War College simulationDuring a recent simulation exercise at Maxwell, graduate students, including Executive Education and Humphrey Fellows, almost resolved a fictional conflict in the Jammu-Kashmir region, along the India-Pakistan border. “They got pretty close, which is really impressive. It only fell apart in the last half hour,” said Joshua Kennedy, associate director for public administration and international affairs (PAIA), who has helped coordinate Maxwell’s simulation for several years.

Kennedy worked with the U.S. Army War College to present the International Strategic Crisis Negotiation Exercise in the Maxwell-Eggers Complex on October 25 and 26. Thirty Syracuse University participants included Humphrey Fellows, Executive Master of Public Administration students, members of the Defense Comptroller Program (DCP), graduate students in PAIA, and political science and international relations students. Seven SUNY Cortland students also participated.

Organizers placed participants into groups representing different nations attending meetings intended to simulate negotiation skills in a real-world policy challenge. A central lesson was to illustrate the role of negotiation under uncertainty.

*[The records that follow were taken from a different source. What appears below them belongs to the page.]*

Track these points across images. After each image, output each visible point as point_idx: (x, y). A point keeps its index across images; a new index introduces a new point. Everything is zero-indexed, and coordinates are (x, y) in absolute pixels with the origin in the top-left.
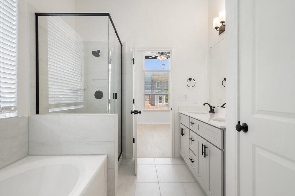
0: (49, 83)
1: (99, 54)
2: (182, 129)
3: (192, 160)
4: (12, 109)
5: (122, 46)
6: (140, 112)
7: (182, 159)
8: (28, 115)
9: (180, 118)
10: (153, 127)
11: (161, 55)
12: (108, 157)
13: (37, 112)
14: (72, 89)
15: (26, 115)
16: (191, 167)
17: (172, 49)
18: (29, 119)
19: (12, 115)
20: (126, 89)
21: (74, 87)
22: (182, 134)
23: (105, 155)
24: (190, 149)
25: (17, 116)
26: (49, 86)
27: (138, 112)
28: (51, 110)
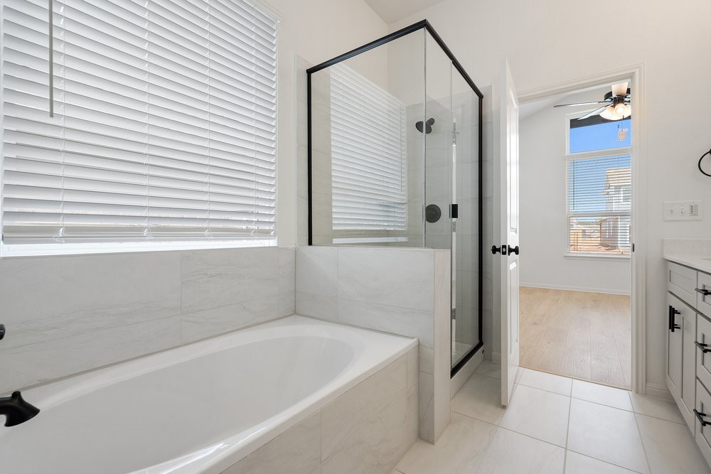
0: (334, 191)
1: (432, 126)
2: (673, 312)
3: (705, 419)
4: (272, 233)
5: (481, 96)
6: (516, 251)
7: (672, 404)
8: (294, 246)
9: (668, 276)
10: (594, 301)
11: (614, 106)
12: (419, 346)
13: (310, 243)
14: (381, 203)
15: (292, 246)
16: (700, 438)
17: (637, 71)
18: (296, 252)
19: (272, 243)
20: (492, 197)
21: (385, 199)
22: (672, 326)
23: (413, 338)
24: (697, 378)
25: (276, 245)
26: (334, 198)
27: (511, 250)
28: (336, 241)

It’s no accident the recent simulation focused on a region making international headlines. “Scenarios generally build on international affairs going on for a significant time that could rise to the level of a major international conflagration,” Kennedy explained.

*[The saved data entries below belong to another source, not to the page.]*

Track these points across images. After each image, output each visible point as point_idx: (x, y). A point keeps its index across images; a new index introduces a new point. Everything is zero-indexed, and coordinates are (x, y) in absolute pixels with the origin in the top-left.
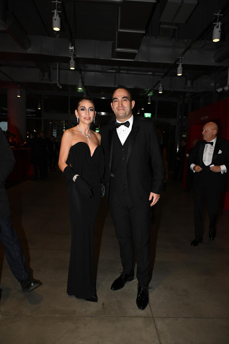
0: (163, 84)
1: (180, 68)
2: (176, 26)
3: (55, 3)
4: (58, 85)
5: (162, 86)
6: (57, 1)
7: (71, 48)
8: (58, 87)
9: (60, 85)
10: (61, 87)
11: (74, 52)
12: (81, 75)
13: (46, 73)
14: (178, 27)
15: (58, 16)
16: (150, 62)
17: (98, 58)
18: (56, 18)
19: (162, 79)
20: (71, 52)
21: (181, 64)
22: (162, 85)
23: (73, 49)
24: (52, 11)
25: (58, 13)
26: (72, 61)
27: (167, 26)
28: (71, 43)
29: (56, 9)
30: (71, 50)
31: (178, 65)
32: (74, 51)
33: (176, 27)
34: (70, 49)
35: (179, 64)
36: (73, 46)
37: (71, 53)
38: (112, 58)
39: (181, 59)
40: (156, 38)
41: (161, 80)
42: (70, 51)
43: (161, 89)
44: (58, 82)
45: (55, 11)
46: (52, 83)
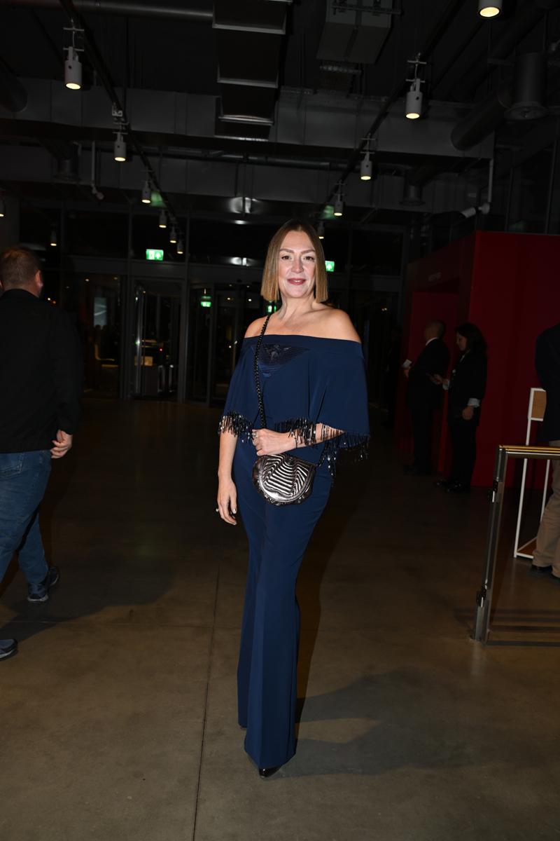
0: (343, 195)
1: (366, 163)
2: (357, 68)
3: (71, 32)
4: (94, 191)
5: (341, 200)
6: (74, 28)
7: (115, 114)
8: (95, 196)
9: (99, 189)
10: (101, 196)
11: (123, 122)
12: (150, 169)
13: (68, 162)
14: (360, 71)
15: (77, 58)
16: (308, 143)
17: (184, 134)
18: (71, 65)
19: (342, 183)
20: (116, 121)
21: (368, 154)
22: (341, 197)
23: (121, 115)
24: (65, 49)
25: (77, 52)
26: (120, 143)
27: (335, 69)
28: (115, 104)
29: (71, 45)
30: (118, 118)
31: (363, 157)
32: (123, 120)
33: (356, 71)
34: (113, 115)
35: (365, 154)
36: (121, 109)
37: (117, 123)
38: (216, 134)
39: (368, 143)
40: (315, 92)
41: (340, 184)
42: (115, 119)
43: (339, 205)
44: (93, 185)
45: (71, 49)
46: (82, 183)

It’s valuable for students to get the perspective from different countries. “We try to have an American think like a Pakistani, an Indian think like he’s from the UK so students can think about the different strategic goals the different countries wanted,” he said.

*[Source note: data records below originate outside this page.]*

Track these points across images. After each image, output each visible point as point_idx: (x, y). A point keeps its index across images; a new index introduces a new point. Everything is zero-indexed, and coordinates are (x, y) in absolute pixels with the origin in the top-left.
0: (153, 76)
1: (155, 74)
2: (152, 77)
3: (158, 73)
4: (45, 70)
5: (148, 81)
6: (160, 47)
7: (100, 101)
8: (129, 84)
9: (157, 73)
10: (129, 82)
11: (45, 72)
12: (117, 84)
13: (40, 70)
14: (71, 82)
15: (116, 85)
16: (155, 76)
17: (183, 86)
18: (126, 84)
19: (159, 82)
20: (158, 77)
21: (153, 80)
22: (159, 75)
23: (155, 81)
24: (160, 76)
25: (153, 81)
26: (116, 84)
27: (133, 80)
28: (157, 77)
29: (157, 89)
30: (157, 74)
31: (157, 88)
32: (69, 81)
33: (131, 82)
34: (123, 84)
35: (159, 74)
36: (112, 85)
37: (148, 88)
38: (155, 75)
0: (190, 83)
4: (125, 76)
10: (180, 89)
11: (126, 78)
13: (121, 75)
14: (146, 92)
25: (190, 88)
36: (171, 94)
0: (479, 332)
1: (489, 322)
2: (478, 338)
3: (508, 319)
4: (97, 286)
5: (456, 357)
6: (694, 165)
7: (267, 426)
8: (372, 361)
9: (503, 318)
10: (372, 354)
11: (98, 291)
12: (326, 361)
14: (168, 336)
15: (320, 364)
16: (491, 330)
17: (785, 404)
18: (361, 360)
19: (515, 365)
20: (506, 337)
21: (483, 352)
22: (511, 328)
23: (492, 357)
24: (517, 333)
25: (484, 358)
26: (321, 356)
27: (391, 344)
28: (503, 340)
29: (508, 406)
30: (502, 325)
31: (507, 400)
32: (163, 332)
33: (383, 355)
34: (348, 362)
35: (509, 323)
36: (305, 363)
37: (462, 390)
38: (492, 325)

That approach illustrates “the constraints the other perspectives place on policy outcomes,” he added. “Students learn that your policy is going to be influenced by things far beyond your control.” Even as you negotiate, “You still have other actors who are developing their own initiatives. When you go into one meeting, an external issue you cannot control may have changed.”

The simulation offered a chance to connect theory with practice. “The goal of simulations is to keep the negotiations going and make small incremental wins,” Kennedy said. “There aren’t always huge transformational moments. Sometimes the best solution might be that we agree to another conference.”

Sreeparvathy S. L., a Humphrey Fellow from India, hopes to use similar simulation exercises to teach negotiation skills in the Indian Ministry of Finance. As an Indian national, she would have preferred not to be placed with the Indian team. “I actually wanted to be part of some other team to get another perspective,” she said. “But I really understood how a third party can be given a new orientation on an old issue.”

Cameron Keys, an analyst for the U.S. Army and a DCP student, hoped to learn how diplomatic negotiations work. “I was pleased with the emphasis on process,” he said. “Formal meetings proceeded much the same way actual formal meetings might in a real-world crisis.”

The exercise highlighted the importance of communication and leadership skills, Keys added. “Skilled speakers can control discussion, closing off debate or opening up debate to advance their team’s relative interests,” he said. “Negotiations are extremely vulnerable to circumstance; small events on the ground can have large diplomatic consequences at the negotiating table.”